- _What you need to do_:
Which lines in the items below contain the string "tout"? Show each of those lines in full.

Dataset entries Block Start

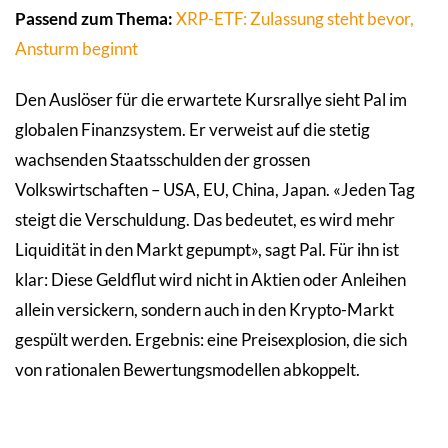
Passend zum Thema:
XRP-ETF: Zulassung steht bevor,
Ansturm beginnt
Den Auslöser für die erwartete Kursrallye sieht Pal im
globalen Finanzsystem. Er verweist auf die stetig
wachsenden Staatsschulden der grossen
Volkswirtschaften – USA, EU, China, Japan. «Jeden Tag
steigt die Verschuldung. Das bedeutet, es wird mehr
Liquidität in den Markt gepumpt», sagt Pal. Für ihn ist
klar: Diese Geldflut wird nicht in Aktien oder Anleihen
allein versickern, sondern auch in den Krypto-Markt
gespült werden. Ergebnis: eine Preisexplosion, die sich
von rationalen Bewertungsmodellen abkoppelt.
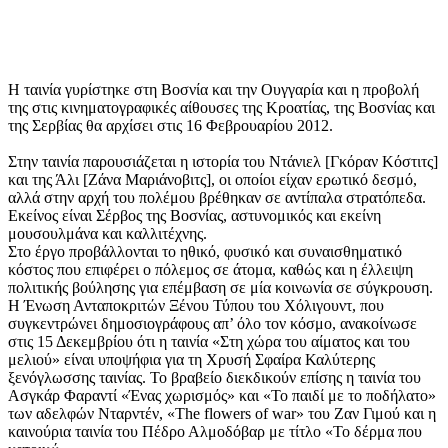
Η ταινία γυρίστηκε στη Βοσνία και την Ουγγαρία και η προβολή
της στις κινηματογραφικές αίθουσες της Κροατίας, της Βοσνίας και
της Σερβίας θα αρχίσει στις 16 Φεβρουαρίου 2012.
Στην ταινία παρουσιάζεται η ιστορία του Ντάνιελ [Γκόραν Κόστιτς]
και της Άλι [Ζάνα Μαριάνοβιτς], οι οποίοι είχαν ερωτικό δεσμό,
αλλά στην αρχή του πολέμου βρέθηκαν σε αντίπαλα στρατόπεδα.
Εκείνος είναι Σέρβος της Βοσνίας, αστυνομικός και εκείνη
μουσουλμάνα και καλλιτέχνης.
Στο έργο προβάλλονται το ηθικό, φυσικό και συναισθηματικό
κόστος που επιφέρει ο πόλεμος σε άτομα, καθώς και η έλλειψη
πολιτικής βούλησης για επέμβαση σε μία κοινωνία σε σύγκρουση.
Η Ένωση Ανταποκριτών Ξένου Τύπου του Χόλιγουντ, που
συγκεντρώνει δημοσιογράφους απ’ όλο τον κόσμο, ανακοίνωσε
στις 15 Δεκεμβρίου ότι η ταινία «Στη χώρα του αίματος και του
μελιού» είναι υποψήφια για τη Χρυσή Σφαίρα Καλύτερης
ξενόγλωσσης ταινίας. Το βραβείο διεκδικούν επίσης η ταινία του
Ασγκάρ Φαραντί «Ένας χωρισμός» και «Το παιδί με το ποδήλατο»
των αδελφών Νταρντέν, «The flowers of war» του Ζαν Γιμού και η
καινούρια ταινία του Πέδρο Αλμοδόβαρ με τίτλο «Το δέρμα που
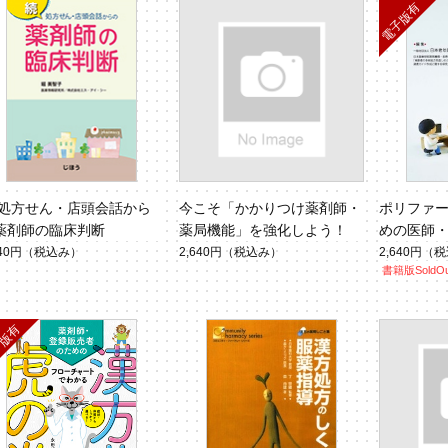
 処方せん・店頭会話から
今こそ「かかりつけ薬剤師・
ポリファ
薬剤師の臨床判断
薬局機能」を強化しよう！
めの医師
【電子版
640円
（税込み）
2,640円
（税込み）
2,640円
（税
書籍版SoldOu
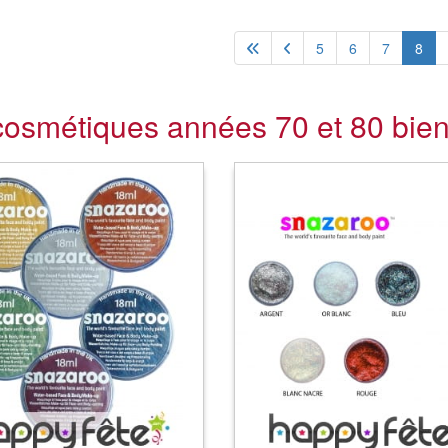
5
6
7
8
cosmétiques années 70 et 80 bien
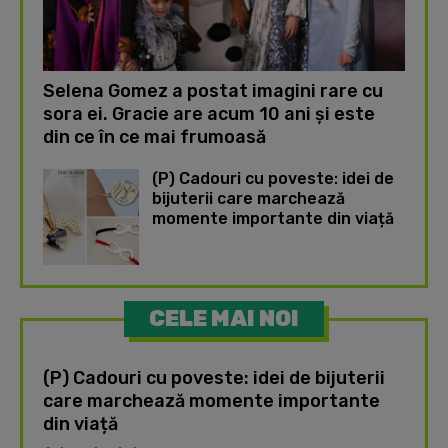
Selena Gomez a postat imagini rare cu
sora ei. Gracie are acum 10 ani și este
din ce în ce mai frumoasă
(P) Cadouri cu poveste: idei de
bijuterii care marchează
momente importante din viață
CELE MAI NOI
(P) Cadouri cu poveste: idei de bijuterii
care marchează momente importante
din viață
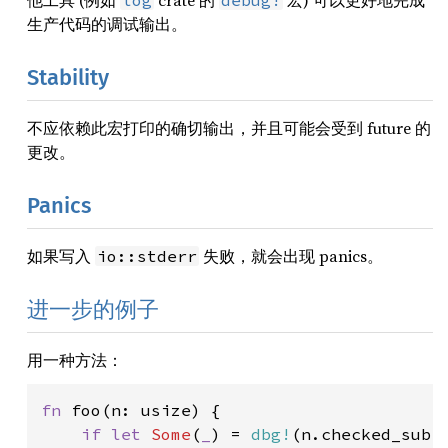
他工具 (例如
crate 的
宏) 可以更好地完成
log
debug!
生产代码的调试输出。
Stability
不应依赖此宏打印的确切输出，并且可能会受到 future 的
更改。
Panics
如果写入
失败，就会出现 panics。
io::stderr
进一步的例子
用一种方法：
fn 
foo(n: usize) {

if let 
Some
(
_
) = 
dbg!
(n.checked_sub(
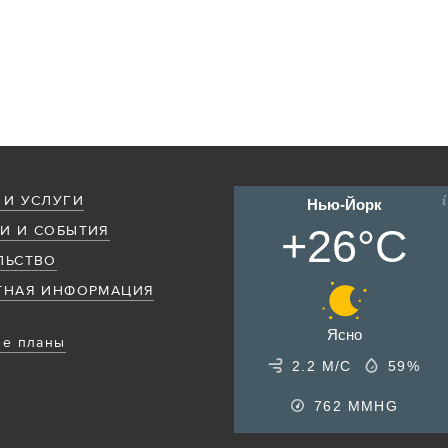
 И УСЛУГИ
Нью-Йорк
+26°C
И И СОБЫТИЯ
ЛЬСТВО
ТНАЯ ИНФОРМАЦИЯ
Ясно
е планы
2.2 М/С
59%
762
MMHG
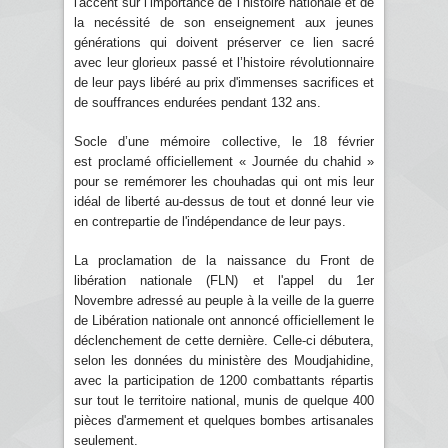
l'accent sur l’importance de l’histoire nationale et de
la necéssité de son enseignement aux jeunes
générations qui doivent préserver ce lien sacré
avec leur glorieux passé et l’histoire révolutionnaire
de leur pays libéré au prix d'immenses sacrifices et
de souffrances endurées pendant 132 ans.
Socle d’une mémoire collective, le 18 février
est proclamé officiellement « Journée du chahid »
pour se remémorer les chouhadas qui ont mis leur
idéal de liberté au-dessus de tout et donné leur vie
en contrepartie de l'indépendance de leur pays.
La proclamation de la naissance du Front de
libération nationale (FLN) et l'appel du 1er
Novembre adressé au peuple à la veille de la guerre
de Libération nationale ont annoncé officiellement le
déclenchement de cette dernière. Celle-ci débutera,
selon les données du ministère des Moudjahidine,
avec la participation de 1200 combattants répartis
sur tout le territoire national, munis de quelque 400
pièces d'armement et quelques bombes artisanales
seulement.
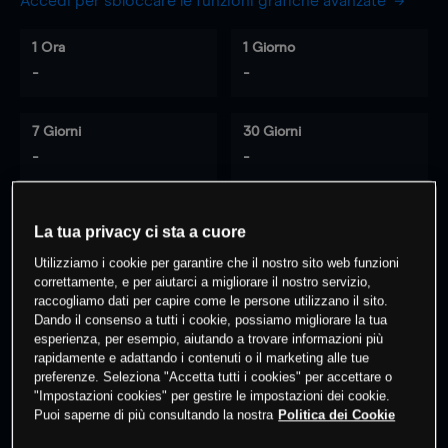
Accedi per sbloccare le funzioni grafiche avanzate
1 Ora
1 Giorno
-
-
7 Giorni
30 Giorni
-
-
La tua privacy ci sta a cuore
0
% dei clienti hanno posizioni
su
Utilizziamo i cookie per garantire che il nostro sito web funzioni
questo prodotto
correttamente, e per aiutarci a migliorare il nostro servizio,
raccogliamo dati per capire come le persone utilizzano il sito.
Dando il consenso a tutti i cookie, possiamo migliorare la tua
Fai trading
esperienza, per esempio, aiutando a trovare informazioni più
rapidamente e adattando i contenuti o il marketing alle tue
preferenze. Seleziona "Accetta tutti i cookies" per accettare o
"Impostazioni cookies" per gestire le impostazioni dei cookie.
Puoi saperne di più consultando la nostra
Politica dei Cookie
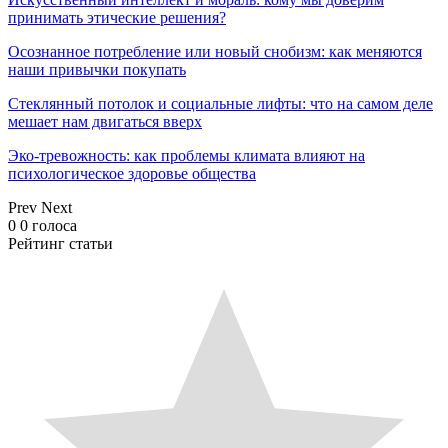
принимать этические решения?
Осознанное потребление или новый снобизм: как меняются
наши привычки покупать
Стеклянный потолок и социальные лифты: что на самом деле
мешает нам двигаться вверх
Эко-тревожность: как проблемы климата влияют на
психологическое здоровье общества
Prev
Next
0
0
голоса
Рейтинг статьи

Dataset entries Block End

- _Answer to this problem_:
idéal de liberté au-dessus de tout et donné leur vie
sur tout le territoire national, munis de quelque 400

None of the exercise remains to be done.